Een hele mondvol en dit dubbelmuseum staat in een buitenwijk van Saint-Quentin op een goede 25 minuten stappen vanuit het centrum. Je kan er ook met de wagen naar toe, er is genoeg parking. Het dubbelmuseum opende op één van de oude sites van Motobécane, de oorspronkelijk Franse bouwer van moto’s en aanverwanten. Hier rolde in 1924 het eerste model van Motobécane van de band. Herleef de geschiedenis via meer dan 120 modellen, sommige echte prototypes. In 1949 werd hier de Mobylette geboren. In 1983 werd de naam veranderd in MBK en kwam het in handen van Yamaha. Motobécane maakte ook fietsen en leverde een periode aan grote Franse wielerploegen hun materiaal. Uit 1973 staat hier de fiets van Luis Ocana, ooit een grote Tourrenner. Zelfs buitenboordmotoren en  elektrische hegscharen zagen het licht bij Motobécane.

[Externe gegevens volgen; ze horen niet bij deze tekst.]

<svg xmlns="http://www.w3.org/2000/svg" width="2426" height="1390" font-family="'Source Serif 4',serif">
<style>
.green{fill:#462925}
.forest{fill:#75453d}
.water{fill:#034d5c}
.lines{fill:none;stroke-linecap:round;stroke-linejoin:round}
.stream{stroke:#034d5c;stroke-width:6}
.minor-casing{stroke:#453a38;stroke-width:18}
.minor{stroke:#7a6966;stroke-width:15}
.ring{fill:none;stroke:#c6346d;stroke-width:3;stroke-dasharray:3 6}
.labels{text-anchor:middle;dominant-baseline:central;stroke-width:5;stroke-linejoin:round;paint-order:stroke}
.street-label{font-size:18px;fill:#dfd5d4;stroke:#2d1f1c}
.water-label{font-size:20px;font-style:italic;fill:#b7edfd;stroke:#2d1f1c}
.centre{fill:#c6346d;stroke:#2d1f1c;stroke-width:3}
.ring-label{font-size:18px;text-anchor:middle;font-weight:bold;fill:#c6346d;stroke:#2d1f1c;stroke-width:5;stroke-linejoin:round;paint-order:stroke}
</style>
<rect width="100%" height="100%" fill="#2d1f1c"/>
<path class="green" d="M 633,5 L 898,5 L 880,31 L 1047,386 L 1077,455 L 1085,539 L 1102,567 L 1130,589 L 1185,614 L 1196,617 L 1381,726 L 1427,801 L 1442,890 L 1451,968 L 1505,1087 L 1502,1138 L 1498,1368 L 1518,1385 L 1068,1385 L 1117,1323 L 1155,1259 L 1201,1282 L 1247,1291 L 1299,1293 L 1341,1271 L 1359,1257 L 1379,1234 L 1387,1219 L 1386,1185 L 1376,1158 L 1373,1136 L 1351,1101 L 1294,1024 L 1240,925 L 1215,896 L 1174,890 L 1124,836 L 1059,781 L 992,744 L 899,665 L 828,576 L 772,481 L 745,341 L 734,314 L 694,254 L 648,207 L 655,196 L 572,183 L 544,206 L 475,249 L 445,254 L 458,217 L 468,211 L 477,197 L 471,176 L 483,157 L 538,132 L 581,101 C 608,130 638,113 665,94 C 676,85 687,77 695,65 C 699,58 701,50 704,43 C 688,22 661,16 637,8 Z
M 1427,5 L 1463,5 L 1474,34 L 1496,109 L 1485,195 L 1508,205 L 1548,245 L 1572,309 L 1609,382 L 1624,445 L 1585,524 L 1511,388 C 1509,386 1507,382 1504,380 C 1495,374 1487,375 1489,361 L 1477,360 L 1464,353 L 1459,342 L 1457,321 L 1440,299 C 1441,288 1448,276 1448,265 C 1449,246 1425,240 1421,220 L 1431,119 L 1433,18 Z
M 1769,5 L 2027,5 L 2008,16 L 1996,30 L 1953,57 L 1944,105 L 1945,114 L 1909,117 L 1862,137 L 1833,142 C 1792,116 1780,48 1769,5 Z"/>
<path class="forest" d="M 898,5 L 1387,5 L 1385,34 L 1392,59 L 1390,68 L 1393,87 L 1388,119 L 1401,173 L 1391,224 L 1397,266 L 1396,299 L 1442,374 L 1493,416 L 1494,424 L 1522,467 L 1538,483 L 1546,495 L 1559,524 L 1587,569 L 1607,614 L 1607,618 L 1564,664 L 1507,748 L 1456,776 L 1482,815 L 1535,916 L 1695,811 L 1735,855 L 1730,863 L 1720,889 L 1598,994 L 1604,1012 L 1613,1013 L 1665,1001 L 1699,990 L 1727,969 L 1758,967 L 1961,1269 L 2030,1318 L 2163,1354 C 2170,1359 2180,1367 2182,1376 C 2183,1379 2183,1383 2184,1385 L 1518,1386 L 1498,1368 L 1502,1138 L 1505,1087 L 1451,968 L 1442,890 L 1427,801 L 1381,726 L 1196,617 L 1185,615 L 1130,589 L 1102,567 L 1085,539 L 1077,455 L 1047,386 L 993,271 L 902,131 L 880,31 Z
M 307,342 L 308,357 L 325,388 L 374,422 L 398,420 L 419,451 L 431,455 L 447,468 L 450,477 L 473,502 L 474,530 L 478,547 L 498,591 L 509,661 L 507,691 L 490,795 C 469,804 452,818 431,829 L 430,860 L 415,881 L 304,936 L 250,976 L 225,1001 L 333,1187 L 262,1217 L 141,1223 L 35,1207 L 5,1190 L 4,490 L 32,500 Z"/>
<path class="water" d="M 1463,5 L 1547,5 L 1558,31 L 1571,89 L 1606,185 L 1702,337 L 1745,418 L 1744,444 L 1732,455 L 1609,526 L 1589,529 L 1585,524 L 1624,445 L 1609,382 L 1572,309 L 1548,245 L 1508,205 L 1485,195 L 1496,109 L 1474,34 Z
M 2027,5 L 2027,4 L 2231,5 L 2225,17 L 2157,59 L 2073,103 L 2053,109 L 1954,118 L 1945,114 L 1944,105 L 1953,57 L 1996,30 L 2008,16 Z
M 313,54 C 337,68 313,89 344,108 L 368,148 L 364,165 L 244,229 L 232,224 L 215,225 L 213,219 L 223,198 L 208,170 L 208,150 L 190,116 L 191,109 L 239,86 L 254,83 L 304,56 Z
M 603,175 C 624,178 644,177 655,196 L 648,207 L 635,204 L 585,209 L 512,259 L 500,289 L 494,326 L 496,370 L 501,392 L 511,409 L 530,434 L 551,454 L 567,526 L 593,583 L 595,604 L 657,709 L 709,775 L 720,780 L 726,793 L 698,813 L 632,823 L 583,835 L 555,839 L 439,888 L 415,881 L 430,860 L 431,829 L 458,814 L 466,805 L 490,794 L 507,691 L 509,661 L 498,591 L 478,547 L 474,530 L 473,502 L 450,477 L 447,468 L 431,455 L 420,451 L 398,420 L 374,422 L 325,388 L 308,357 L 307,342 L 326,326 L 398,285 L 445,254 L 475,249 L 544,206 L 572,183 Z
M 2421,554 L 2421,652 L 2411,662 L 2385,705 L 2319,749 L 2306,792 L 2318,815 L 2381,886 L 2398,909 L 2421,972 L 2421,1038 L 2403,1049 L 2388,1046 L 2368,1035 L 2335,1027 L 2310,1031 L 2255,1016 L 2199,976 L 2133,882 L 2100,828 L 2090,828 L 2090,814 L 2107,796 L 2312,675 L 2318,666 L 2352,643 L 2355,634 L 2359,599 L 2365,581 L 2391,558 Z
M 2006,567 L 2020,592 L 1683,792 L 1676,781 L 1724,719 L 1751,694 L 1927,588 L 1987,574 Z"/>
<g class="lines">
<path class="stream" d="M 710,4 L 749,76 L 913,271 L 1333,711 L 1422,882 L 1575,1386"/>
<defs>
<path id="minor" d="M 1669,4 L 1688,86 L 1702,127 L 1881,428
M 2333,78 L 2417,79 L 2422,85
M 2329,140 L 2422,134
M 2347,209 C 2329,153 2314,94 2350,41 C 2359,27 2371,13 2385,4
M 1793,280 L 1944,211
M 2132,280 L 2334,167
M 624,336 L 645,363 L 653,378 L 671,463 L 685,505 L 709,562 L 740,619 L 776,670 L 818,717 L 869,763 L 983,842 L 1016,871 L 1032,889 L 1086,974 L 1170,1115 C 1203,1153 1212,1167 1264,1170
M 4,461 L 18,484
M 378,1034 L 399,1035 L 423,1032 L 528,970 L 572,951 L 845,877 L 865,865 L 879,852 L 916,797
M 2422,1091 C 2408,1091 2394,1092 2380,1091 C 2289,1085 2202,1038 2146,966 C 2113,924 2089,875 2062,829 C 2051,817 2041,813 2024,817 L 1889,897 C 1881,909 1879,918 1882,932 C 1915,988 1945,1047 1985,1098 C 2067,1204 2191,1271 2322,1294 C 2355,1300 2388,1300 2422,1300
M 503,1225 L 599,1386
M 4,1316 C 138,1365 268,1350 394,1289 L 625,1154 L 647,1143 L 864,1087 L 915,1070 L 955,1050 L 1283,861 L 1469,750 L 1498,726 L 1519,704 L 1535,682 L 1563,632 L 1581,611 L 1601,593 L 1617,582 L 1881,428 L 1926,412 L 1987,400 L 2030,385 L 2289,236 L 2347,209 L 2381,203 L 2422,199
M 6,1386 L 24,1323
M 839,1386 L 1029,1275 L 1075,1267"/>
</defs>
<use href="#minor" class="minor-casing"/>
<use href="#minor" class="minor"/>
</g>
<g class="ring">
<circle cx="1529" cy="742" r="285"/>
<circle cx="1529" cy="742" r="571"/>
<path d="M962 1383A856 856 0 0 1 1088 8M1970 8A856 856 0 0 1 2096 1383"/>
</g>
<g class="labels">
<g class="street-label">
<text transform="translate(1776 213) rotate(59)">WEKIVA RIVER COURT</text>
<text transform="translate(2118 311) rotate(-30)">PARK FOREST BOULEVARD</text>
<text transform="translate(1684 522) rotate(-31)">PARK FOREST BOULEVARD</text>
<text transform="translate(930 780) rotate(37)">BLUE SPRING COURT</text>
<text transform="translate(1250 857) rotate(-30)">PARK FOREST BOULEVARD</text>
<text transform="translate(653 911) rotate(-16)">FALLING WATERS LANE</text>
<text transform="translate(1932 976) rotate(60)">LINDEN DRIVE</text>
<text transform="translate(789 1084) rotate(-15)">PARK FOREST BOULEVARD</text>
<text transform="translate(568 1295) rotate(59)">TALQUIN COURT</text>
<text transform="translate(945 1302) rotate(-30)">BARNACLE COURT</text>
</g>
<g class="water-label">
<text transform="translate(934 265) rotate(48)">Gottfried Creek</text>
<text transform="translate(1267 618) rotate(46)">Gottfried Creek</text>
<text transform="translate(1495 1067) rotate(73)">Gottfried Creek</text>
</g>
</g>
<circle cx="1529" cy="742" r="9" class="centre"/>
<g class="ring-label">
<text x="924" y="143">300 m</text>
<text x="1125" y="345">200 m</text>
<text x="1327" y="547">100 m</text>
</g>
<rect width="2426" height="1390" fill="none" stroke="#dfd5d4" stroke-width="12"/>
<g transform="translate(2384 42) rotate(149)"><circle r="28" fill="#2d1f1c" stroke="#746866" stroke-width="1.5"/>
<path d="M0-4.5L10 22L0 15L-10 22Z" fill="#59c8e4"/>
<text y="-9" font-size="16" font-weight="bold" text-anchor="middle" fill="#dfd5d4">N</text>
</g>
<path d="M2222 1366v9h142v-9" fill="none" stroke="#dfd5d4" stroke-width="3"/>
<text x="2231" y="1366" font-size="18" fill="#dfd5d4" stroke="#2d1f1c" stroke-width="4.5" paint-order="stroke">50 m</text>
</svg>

Het tweede en grootste deel van het museum is gewijd aan een reconstructie van meer dan 55 beroepen, ambachten en geneugten uit vervlogen tijden. Met meer dan 20.000 objecten uit het dagelijkse en professionele leven van vroeger. Een levensgroot dorp met veel nostalgie waarin je als het ware een reis door de tijd maakt. Bezoek het schoolklasje, de schoenmaker of de melkerij. Er is een klein dorpscafeetje, dat meestal ’s middags bemand is door vrijwilligers. Ook veel gerestaureerde karossen en oude speeltuigen. Alles is indoor. De site doet ook aan restauratie.

www.village-metiers-dantan.fr

Een aanrader voor overnachting is hotel Le Picardy ( op 10 minuten van het stadscentrum en met parking). Hier is de Art-Deco ook weer aanwezig, zowel buiten als binnen.

Aanpalend op de Place du VIII Octobre is restaurant Le Huit een prima eetplaats.

www.lepicardyhotel.com

Saint-Quentin heeft veel in de aanbieding en door zijn ligging is het een ideale basis voor de streek van Hoog Picardië.

www.destination-saintquentin.fr

Tekst en foto’s: Gust Charrin.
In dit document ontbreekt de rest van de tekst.